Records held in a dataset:
-------
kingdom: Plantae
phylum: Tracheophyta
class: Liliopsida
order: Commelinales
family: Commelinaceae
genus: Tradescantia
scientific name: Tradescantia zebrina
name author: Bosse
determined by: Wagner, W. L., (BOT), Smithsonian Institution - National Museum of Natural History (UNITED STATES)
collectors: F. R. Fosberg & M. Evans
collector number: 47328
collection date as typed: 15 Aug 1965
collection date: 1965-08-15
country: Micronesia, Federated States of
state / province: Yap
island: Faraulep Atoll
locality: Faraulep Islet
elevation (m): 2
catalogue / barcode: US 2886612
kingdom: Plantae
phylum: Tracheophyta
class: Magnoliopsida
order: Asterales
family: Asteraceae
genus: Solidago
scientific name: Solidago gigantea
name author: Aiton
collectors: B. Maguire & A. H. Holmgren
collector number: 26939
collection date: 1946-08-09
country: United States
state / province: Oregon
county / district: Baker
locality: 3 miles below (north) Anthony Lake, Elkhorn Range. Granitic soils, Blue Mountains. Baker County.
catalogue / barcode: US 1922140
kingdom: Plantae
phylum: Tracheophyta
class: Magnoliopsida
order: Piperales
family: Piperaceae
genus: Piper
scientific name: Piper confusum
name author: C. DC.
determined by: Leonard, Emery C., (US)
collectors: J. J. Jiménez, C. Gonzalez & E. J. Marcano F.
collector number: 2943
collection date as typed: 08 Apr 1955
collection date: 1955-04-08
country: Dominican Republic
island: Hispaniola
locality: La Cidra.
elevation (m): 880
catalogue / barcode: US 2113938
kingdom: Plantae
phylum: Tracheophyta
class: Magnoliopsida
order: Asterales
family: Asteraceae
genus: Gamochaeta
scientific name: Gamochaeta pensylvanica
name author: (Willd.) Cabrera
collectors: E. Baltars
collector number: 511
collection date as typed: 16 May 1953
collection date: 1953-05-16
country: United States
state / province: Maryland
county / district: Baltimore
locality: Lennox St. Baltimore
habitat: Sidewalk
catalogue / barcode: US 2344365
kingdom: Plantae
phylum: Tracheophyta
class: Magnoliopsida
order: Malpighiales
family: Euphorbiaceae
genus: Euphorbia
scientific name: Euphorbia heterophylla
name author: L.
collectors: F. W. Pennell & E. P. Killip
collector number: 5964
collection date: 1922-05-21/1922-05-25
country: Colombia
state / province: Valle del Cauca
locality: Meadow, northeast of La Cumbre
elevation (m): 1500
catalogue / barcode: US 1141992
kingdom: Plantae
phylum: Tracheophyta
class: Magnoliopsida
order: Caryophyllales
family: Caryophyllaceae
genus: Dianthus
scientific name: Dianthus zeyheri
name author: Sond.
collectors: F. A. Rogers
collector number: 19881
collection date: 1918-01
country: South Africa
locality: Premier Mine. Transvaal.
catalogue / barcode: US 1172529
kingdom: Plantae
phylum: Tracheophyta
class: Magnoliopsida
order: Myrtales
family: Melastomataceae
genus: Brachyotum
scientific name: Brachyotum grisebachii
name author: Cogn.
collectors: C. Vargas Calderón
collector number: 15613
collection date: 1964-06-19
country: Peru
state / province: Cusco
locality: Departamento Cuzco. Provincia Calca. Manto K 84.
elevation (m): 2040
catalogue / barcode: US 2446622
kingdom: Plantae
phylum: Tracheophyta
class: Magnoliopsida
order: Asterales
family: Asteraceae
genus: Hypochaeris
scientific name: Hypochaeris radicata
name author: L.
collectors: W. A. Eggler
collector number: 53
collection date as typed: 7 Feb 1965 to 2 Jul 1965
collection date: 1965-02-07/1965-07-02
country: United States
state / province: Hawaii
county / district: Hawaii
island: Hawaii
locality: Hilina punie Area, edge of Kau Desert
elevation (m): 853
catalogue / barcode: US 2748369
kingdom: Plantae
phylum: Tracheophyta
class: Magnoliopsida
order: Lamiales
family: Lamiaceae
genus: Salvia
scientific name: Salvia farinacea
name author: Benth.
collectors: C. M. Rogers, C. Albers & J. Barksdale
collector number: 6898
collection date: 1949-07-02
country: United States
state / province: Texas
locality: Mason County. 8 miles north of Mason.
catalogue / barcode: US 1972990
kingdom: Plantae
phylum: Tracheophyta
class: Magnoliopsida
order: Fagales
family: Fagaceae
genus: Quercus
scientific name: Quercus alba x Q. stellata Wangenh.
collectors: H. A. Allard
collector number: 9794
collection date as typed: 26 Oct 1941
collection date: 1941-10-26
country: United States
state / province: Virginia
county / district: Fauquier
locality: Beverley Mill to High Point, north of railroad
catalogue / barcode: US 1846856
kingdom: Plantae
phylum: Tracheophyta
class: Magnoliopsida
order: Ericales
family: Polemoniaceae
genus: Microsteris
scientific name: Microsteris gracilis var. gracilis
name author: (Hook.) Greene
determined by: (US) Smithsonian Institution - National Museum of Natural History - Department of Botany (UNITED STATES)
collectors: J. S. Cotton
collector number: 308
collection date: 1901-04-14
-------
| AIM |
Render the lines above as a Markdown table with a "No." column giving each row's number and a "Line" column holding the line itself. Leave out any blank lines.

| ANSWER TO THIS PROBLEM |
| No. | Line |
|---|---|
| 1 | kingdom: Plantae |
| 2 | phylum: Tracheophyta |
| 3 | class: Liliopsida |
| 4 | order: Commelinales |
| 5 | family: Commelinaceae |
| 6 | genus: Tradescantia |
| 7 | scientific name: Tradescantia zebrina |
| 8 | name author: Bosse |
| 9 | determined by: Wagner, W. L., (BOT), Smithsonian Institution - National Museum of Natural History (UNITED STATES) |
| 10 | collectors: F. R. Fosberg & M. Evans |
| 11 | collector number: 47328 |
| 12 | collection date as typed: 15 Aug 1965 |
| 13 | collection date: 1965-08-15 |
| 14 | country: Micronesia, Federated States of |
| 15 | state / province: Yap |
| 16 | island: Faraulep Atoll |
| 17 | locality: Faraulep Islet |
| 18 | elevation (m): 2 |
| 19 | catalogue / barcode: US 2886612 |
| 20 | kingdom: Plantae |
| 21 | phylum: Tracheophyta |
| 22 | class: Magnoliopsida |
| 23 | order: Asterales |
| 24 | family: Asteraceae |
| 25 | genus: Solidago |
| 26 | scientific name: Solidago gigantea |
| 27 | name author: Aiton |
| 28 | collectors: B. Maguire & A. H. Holmgren |
| 29 | collector number: 26939 |
| 30 | collection date: 1946-08-09 |
| 31 | country: United States |
| 32 | state / province: Oregon |
| 33 | county / district: Baker |
| 34 | locality: 3 miles below (north) Anthony Lake, Elkhorn Range. Granitic soils, Blue Mountains. Baker County. |
| 35 | catalogue / barcode: US 1922140 |
| 36 | kingdom: Plantae |
| 37 | phylum: Tracheophyta |
| 38 | class: Magnoliopsida |
| 39 | order: Piperales |
| 40 | family: Piperaceae |
| 41 | genus: Piper |
| 42 | scientific name: Piper confusum |
| 43 | name author: C. DC. |
| 44 | determined by: Leonard, Emery C., (US) |
| 45 | collectors: J. J. Jiménez, C. Gonzalez & E. J. Marcano F. |
| 46 | collector number: 2943 |
| 47 | collection date as typed: 08 Apr 1955 |
| 48 | collection date: 1955-04-08 |
| 49 | country: Dominican Republic |
| 50 | island: Hispaniola |
| 51 | locality: La Cidra. |
| 52 | elevation (m): 880 |
| 53 | catalogue / barcode: US 2113938 |
| 54 | kingdom: Plantae |
| 55 | phylum: Tracheophyta |
| 56 | class: Magnoliopsida |
| 57 | order: Asterales |
| 58 | family: Asteraceae |
| 59 | genus: Gamochaeta |
| 60 | scientific name: Gamochaeta pensylvanica |
| 61 | name author: (Willd.) Cabrera |
| 62 | collectors: E. Baltars |
| 63 | collector number: 511 |
| 64 | collection date as typed: 16 May 1953 |
| 65 | collection date: 1953-05-16 |
| 66 | country: United States |
| 67 | state / province: Maryland |
| 68 | county / district: Baltimore |
| 69 | locality: Lennox St. Baltimore |
| 70 | habitat: Sidewalk |
| 71 | catalogue / barcode: US 2344365 |
| 72 | kingdom: Plantae |
| 73 | phylum: Tracheophyta |
| 74 | class: Magnoliopsida |
| 75 | order: Malpighiales |
| 76 | family: Euphorbiaceae |
| 77 | genus: Euphorbia |
| 78 | scientific name: Euphorbia heterophylla |
| 79 | name author: L. |
| 80 | collectors: F. W. Pennell & E. P. Killip |
| 81 | collector number: 5964 |
| 82 | collection date: 1922-05-21/1922-05-25 |
| 83 | country: Colombia |
| 84 | state / province: Valle del Cauca |
| 85 | locality: Meadow, northeast of La Cumbre |
| 86 | elevation (m): 1500 |
| 87 | catalogue / barcode: US 1141992 |
| 88 | kingdom: Plantae |
| 89 | phylum: Tracheophyta |
| 90 | class: Magnoliopsida |
| 91 | order: Caryophyllales |
| 92 | family: Caryophyllaceae |
| 93 | genus: Dianthus |
| 94 | scientific name: Dianthus zeyheri |
| 95 | name author: Sond. |
| 96 | collectors: F. A. Rogers |
| 97 | collector number: 19881 |
| 98 | collection date: 1918-01 |
| 99 | country: South Africa |
| 100 | locality: Premier Mine. Transvaal. |
| 101 | catalogue / barcode: US 1172529 |
| 102 | kingdom: Plantae |
| 103 | phylum: Tracheophyta |
| 104 | class: Magnoliopsida |
| 105 | order: Myrtales |
| 106 | family: Melastomataceae |
| 107 | genus: Brachyotum |
| 108 | scientific name: Brachyotum grisebachii |
| 109 | name author: Cogn. |
| 110 | collectors: C. Vargas Calderón |
| 111 | collector number: 15613 |
| 112 | collection date: 1964-06-19 |
| 113 | country: Peru |
| 114 | state / province: Cusco |
| 115 | locality: Departamento Cuzco. Provincia Calca. Manto K 84. |
| 116 | elevation (m): 2040 |
| 117 | catalogue / barcode: US 2446622 |
| 118 | kingdom: Plantae |
| 119 | phylum: Tracheophyta |
| 120 | class: Magnoliopsida |
| 121 | order: Asterales |
| 122 | family: Asteraceae |
| 123 | genus: Hypochaeris |
| 124 | scientific name: Hypochaeris radicata |
| 125 | name author: L. |
| 126 | collectors: W. A. Eggler |
| 127 | collector number: 53 |
| 128 | collection date as typed: 7 Feb 1965 to 2 Jul 1965 |
| 129 | collection date: 1965-02-07/1965-07-02 |
| 130 | country: United States |
| 131 | state / province: Hawaii |
| 132 | county / district: Hawaii |
| 133 | island: Hawaii |
| 134 | locality: Hilina punie Area, edge of Kau Desert |
| 135 | elevation (m): 853 |
| 136 | catalogue / barcode: US 2748369 |
| 137 | kingdom: Plantae |
| 138 | phylum: Tracheophyta |
| 139 | class: Magnoliopsida |
| 140 | order: Lamiales |
| 141 | family: Lamiaceae |
| 142 | genus: Salvia |
| 143 | scientific name: Salvia farinacea |
| 144 | name author: Benth. |
| 145 | collectors: C. M. Rogers, C. Albers & J. Barksdale |
| 146 | collector number: 6898 |
| 147 | collection date: 1949-07-02 |
| 148 | country: United States |
| 149 | state / province: Texas |
| 150 | locality: Mason County. 8 miles north of Mason. |
| 151 | catalogue / barcode: US 1972990 |
| 152 | kingdom: Plantae |
| 153 | phylum: Tracheophyta |
| 154 | class: Magnoliopsida |
| 155 | order: Fagales |
| 156 | family: Fagaceae |
| 157 | genus: Quercus |
| 158 | scientific name: Quercus alba x Q. stellata Wangenh. |
| 159 | collectors: H. A. Allard |
| 160 | collector number: 9794 |
| 161 | collection date as typed: 26 Oct 1941 |
| 162 | collection date: 1941-10-26 |
| 163 | country: United States |
| 164 | state / province: Virginia |
| 165 | county / district: Fauquier |
| 166 | locality: Beverley Mill to High Point, north of railroad |
| 167 | catalogue / barcode: US 1846856 |
| 168 | kingdom: Plantae |
| 169 | phylum: Tracheophyta |
| 170 | class: Magnoliopsida |
| 171 | order: Ericales |
| 172 | family: Polemoniaceae |
| 173 | genus: Microsteris |
| 174 | scientific name: Microsteris gracilis var. gracilis |
| 175 | name author: (Hook.) Greene |
| 176 | determined by: (US) Smithsonian Institution - National Museum of Natural History - Department of Botany (UNITED STATES) |
| 177 | collectors: J. S. Cotton |
| 178 | collector number: 308 |
| 179 | collection date: 1901-04-14 |